■ Source passage:
Conway said the Joneses kept Adrian naked in a shower stall and modified it so that he couldn't get out. She said they sometimes strapped her grandson to an inversion table and that they made him stand in a swimming pool overnight, up to his neck in stagnant water. Conway said the videos and photos show that Heather Jones sometimes beat Adrian with the end of a broom handle and kept alarms on the family's food so that he couldn't take any when he was hungry.
"There's no getting over it. There's no fix, there's no solution to our heartache. There is no glue for our broken hearts, no remedy for our pain," Conway told Michael Jones in court Monday.
"I pray you have a long, tortured life in prison," added Pearce, Adrian's mother. "I don't know if I can forgive you, but I know you should suffer for what you did."
The Kansas Department for Children and Families' chief, Phyllis Gilmore, said in a statement Friday that the agency "thoroughly investigated" each reported incident of alleged abuse or neglect involving Adrian, though she did not divulge the number of cases or their context.

■ Provided information:
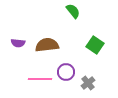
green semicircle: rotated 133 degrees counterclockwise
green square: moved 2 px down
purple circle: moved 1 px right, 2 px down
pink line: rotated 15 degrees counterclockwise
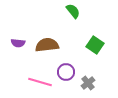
pink line: moved 3 px down; rotated 15 degrees clockwise
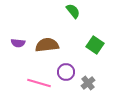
pink line: moved 1 px left, 1 px down
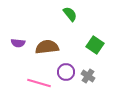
green semicircle: moved 3 px left, 3 px down
brown semicircle: moved 2 px down
gray cross: moved 7 px up; rotated 16 degrees counterclockwise
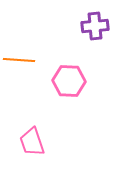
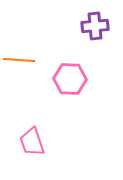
pink hexagon: moved 1 px right, 2 px up
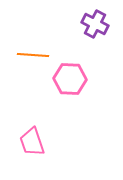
purple cross: moved 2 px up; rotated 32 degrees clockwise
orange line: moved 14 px right, 5 px up
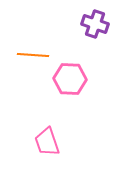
purple cross: rotated 8 degrees counterclockwise
pink trapezoid: moved 15 px right
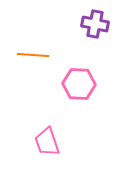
purple cross: rotated 8 degrees counterclockwise
pink hexagon: moved 9 px right, 5 px down
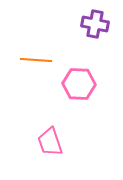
orange line: moved 3 px right, 5 px down
pink trapezoid: moved 3 px right
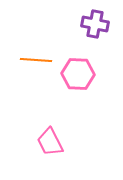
pink hexagon: moved 1 px left, 10 px up
pink trapezoid: rotated 8 degrees counterclockwise
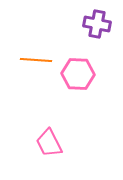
purple cross: moved 2 px right
pink trapezoid: moved 1 px left, 1 px down
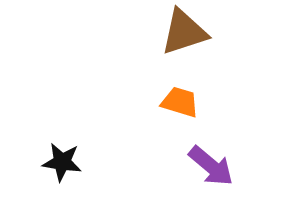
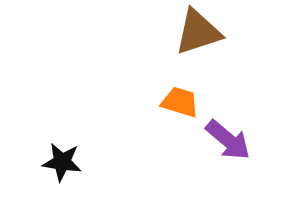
brown triangle: moved 14 px right
purple arrow: moved 17 px right, 26 px up
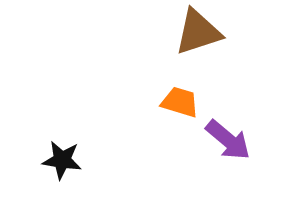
black star: moved 2 px up
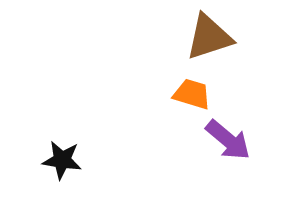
brown triangle: moved 11 px right, 5 px down
orange trapezoid: moved 12 px right, 8 px up
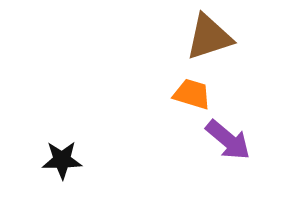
black star: rotated 9 degrees counterclockwise
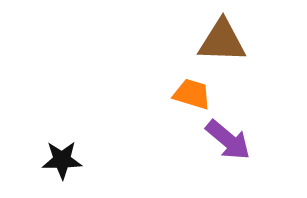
brown triangle: moved 13 px right, 4 px down; rotated 20 degrees clockwise
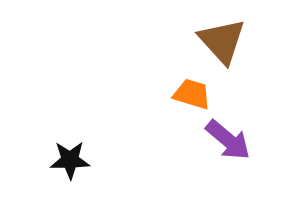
brown triangle: rotated 46 degrees clockwise
black star: moved 8 px right
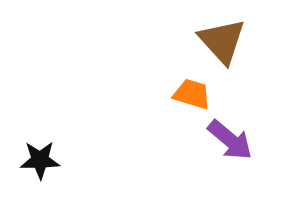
purple arrow: moved 2 px right
black star: moved 30 px left
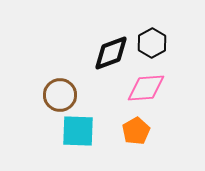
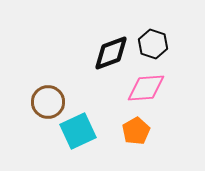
black hexagon: moved 1 px right, 1 px down; rotated 12 degrees counterclockwise
brown circle: moved 12 px left, 7 px down
cyan square: rotated 27 degrees counterclockwise
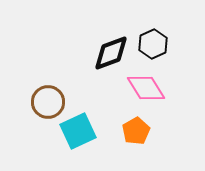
black hexagon: rotated 16 degrees clockwise
pink diamond: rotated 63 degrees clockwise
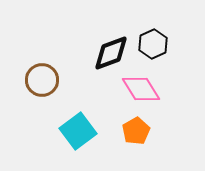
pink diamond: moved 5 px left, 1 px down
brown circle: moved 6 px left, 22 px up
cyan square: rotated 12 degrees counterclockwise
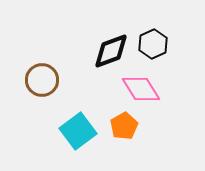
black diamond: moved 2 px up
orange pentagon: moved 12 px left, 5 px up
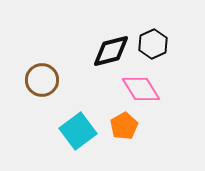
black diamond: rotated 6 degrees clockwise
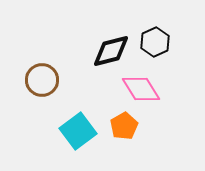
black hexagon: moved 2 px right, 2 px up
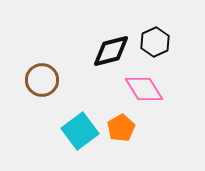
pink diamond: moved 3 px right
orange pentagon: moved 3 px left, 2 px down
cyan square: moved 2 px right
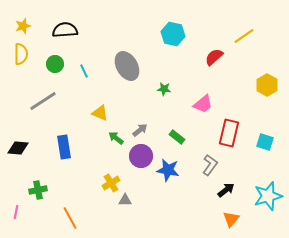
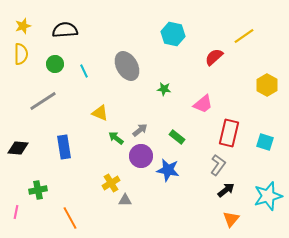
gray L-shape: moved 8 px right
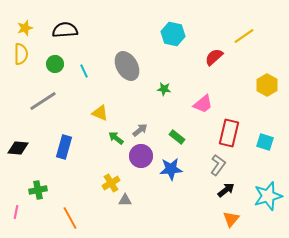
yellow star: moved 2 px right, 2 px down
blue rectangle: rotated 25 degrees clockwise
blue star: moved 3 px right, 1 px up; rotated 15 degrees counterclockwise
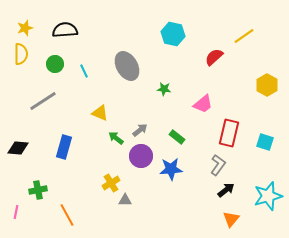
orange line: moved 3 px left, 3 px up
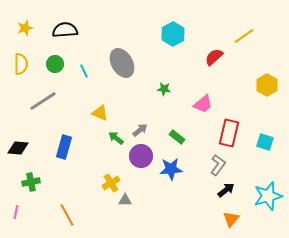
cyan hexagon: rotated 20 degrees clockwise
yellow semicircle: moved 10 px down
gray ellipse: moved 5 px left, 3 px up
green cross: moved 7 px left, 8 px up
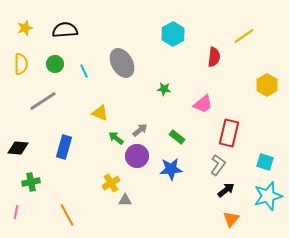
red semicircle: rotated 138 degrees clockwise
cyan square: moved 20 px down
purple circle: moved 4 px left
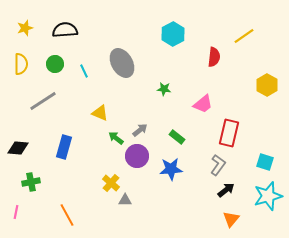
yellow cross: rotated 18 degrees counterclockwise
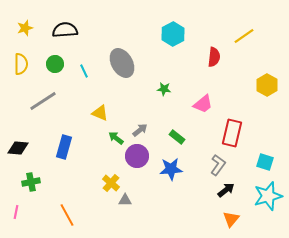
red rectangle: moved 3 px right
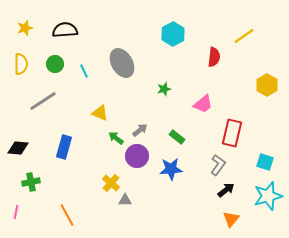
green star: rotated 24 degrees counterclockwise
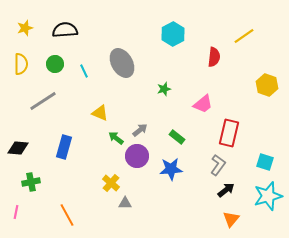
yellow hexagon: rotated 10 degrees counterclockwise
red rectangle: moved 3 px left
gray triangle: moved 3 px down
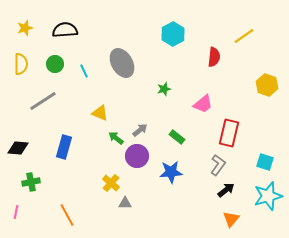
blue star: moved 3 px down
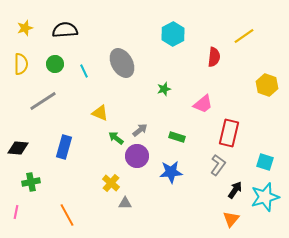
green rectangle: rotated 21 degrees counterclockwise
black arrow: moved 9 px right; rotated 18 degrees counterclockwise
cyan star: moved 3 px left, 1 px down
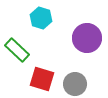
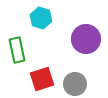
purple circle: moved 1 px left, 1 px down
green rectangle: rotated 35 degrees clockwise
red square: rotated 35 degrees counterclockwise
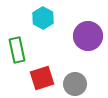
cyan hexagon: moved 2 px right; rotated 10 degrees clockwise
purple circle: moved 2 px right, 3 px up
red square: moved 1 px up
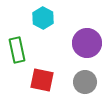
purple circle: moved 1 px left, 7 px down
red square: moved 2 px down; rotated 30 degrees clockwise
gray circle: moved 10 px right, 2 px up
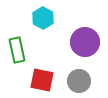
purple circle: moved 2 px left, 1 px up
gray circle: moved 6 px left, 1 px up
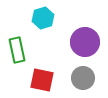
cyan hexagon: rotated 15 degrees clockwise
gray circle: moved 4 px right, 3 px up
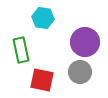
cyan hexagon: rotated 25 degrees clockwise
green rectangle: moved 4 px right
gray circle: moved 3 px left, 6 px up
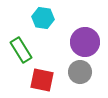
green rectangle: rotated 20 degrees counterclockwise
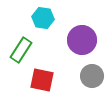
purple circle: moved 3 px left, 2 px up
green rectangle: rotated 65 degrees clockwise
gray circle: moved 12 px right, 4 px down
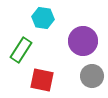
purple circle: moved 1 px right, 1 px down
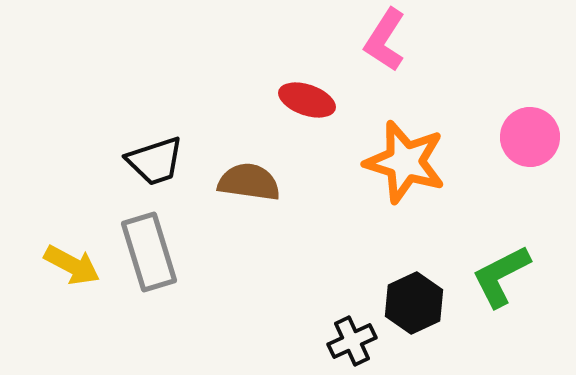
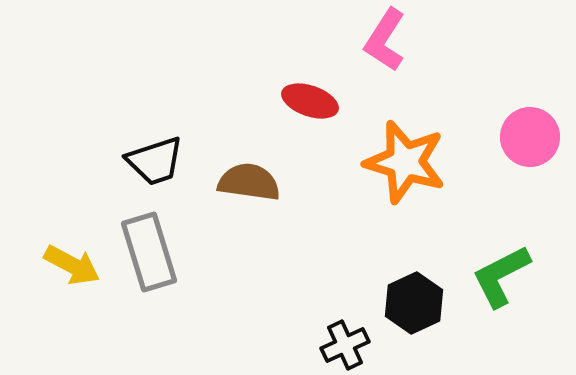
red ellipse: moved 3 px right, 1 px down
black cross: moved 7 px left, 4 px down
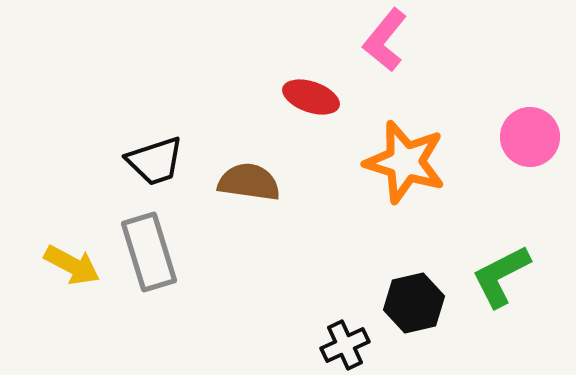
pink L-shape: rotated 6 degrees clockwise
red ellipse: moved 1 px right, 4 px up
black hexagon: rotated 12 degrees clockwise
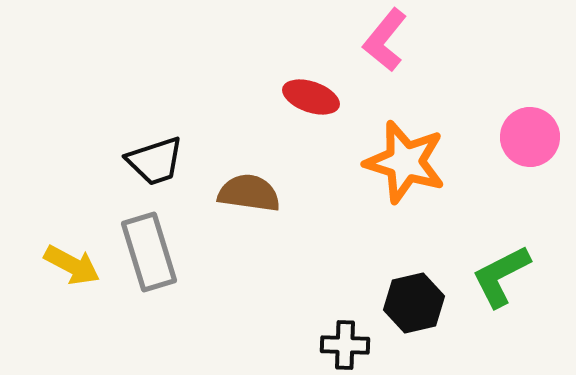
brown semicircle: moved 11 px down
black cross: rotated 27 degrees clockwise
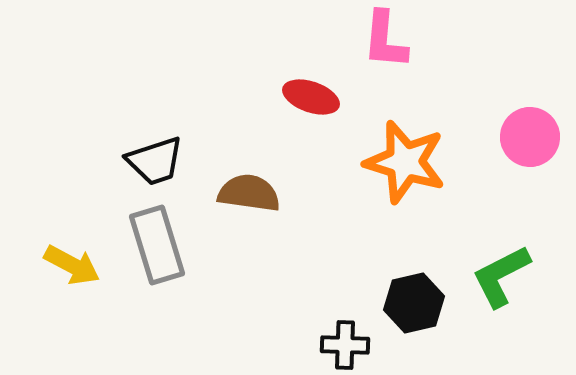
pink L-shape: rotated 34 degrees counterclockwise
gray rectangle: moved 8 px right, 7 px up
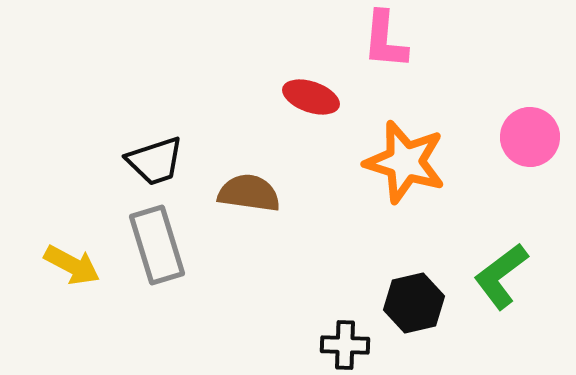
green L-shape: rotated 10 degrees counterclockwise
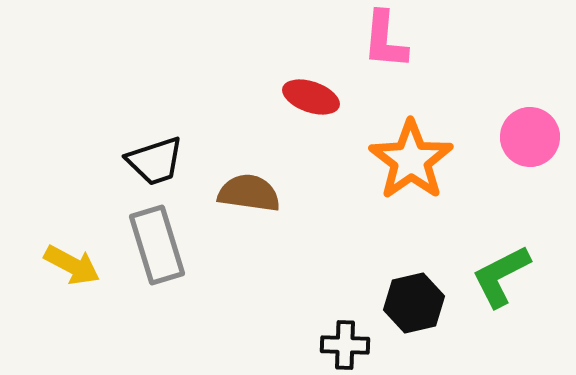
orange star: moved 6 px right, 2 px up; rotated 20 degrees clockwise
green L-shape: rotated 10 degrees clockwise
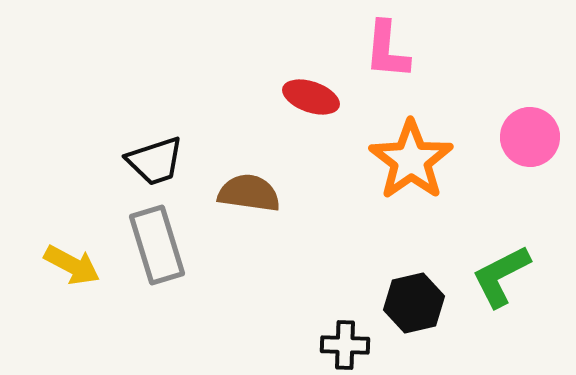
pink L-shape: moved 2 px right, 10 px down
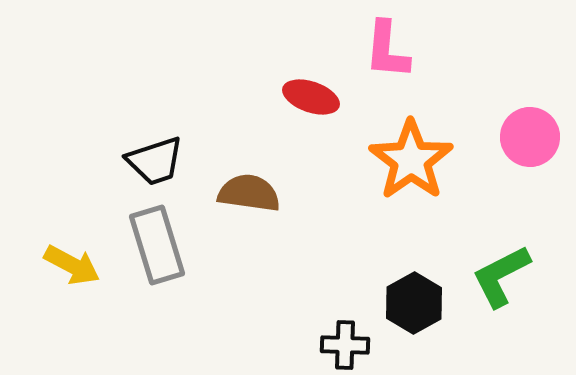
black hexagon: rotated 16 degrees counterclockwise
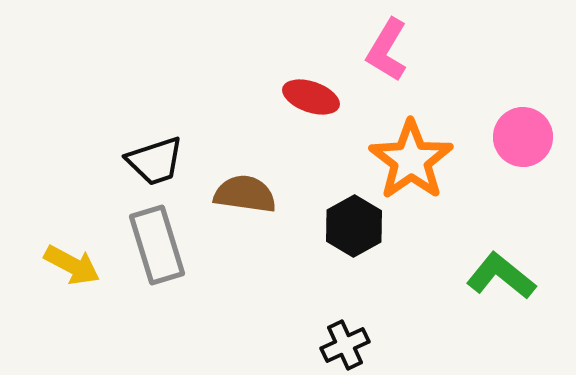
pink L-shape: rotated 26 degrees clockwise
pink circle: moved 7 px left
brown semicircle: moved 4 px left, 1 px down
green L-shape: rotated 66 degrees clockwise
black hexagon: moved 60 px left, 77 px up
black cross: rotated 27 degrees counterclockwise
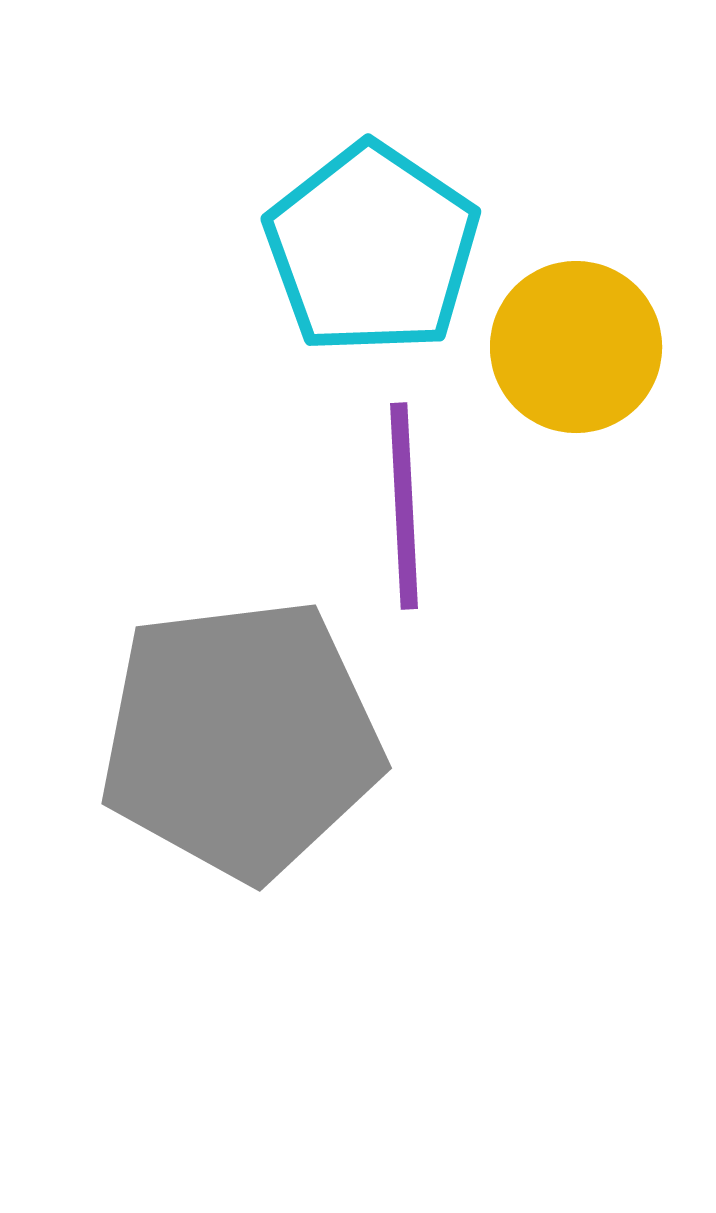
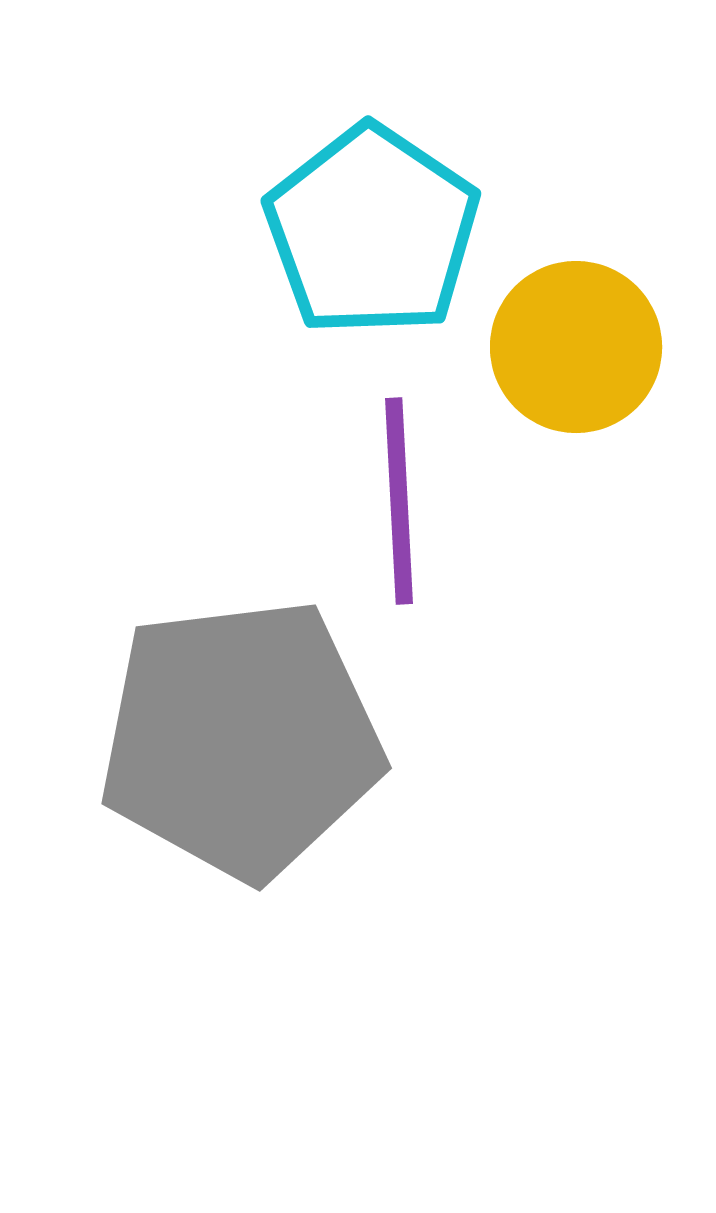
cyan pentagon: moved 18 px up
purple line: moved 5 px left, 5 px up
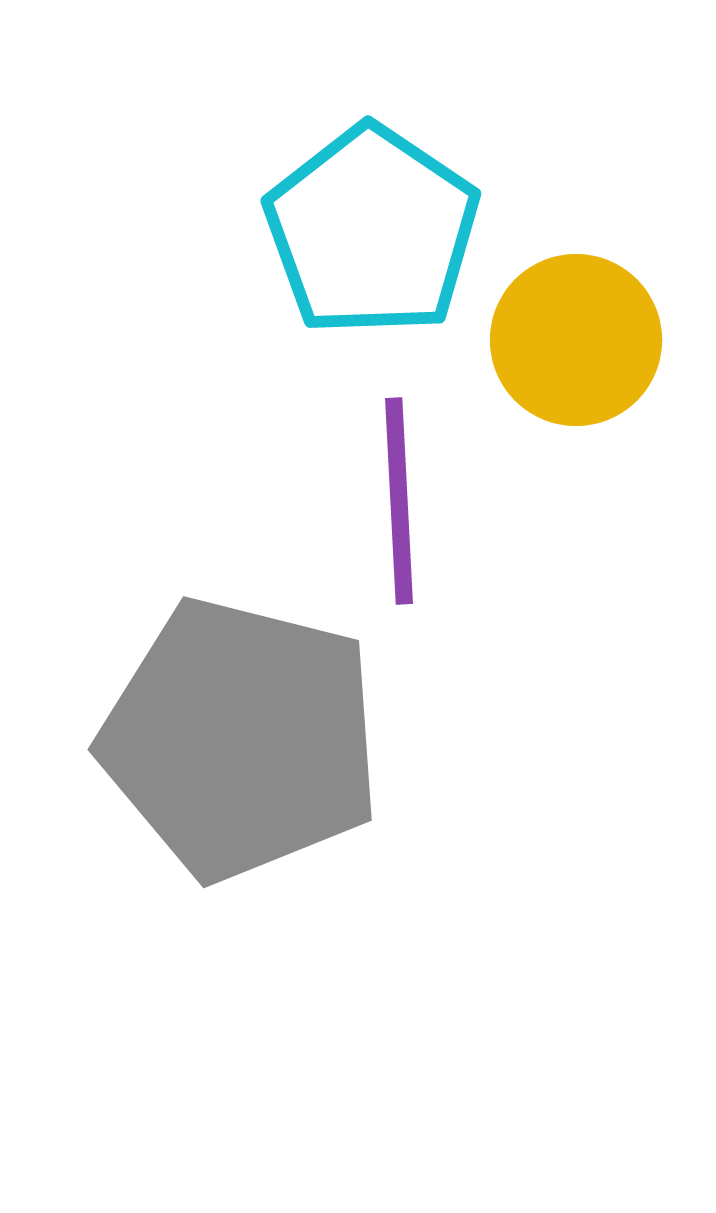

■ Given request 1: According to the news excerpt, what did Heather Jones sometimes beat Adrian with?
■ Given request 2: List every person named in the news excerpt.
■ Given request 3: Carry on writing the news excerpt after its final sentence.
The material has no connection to the news excerpt.

■ Answer 1: The end of a broom handle.

■ Answer 2: Conway, Adrian, Heather Jones, Michael Jones, Pearce, Phyllis Gilmore

■ Answer 3:
Gilmore added that although the family's frequently alternating residency between Kansas and Missouri "greatly disrupted continuity of services and evaluation," Kansas child-welfare officials often shared information about Adrian "when known" with their Missouri counterparts.
Gilmore said her agency last had contact with the family in early 2012.
The department's records involving Adrian remain under court-ordered seal, though Gilmore said they will be released if a pending open-records request is granted.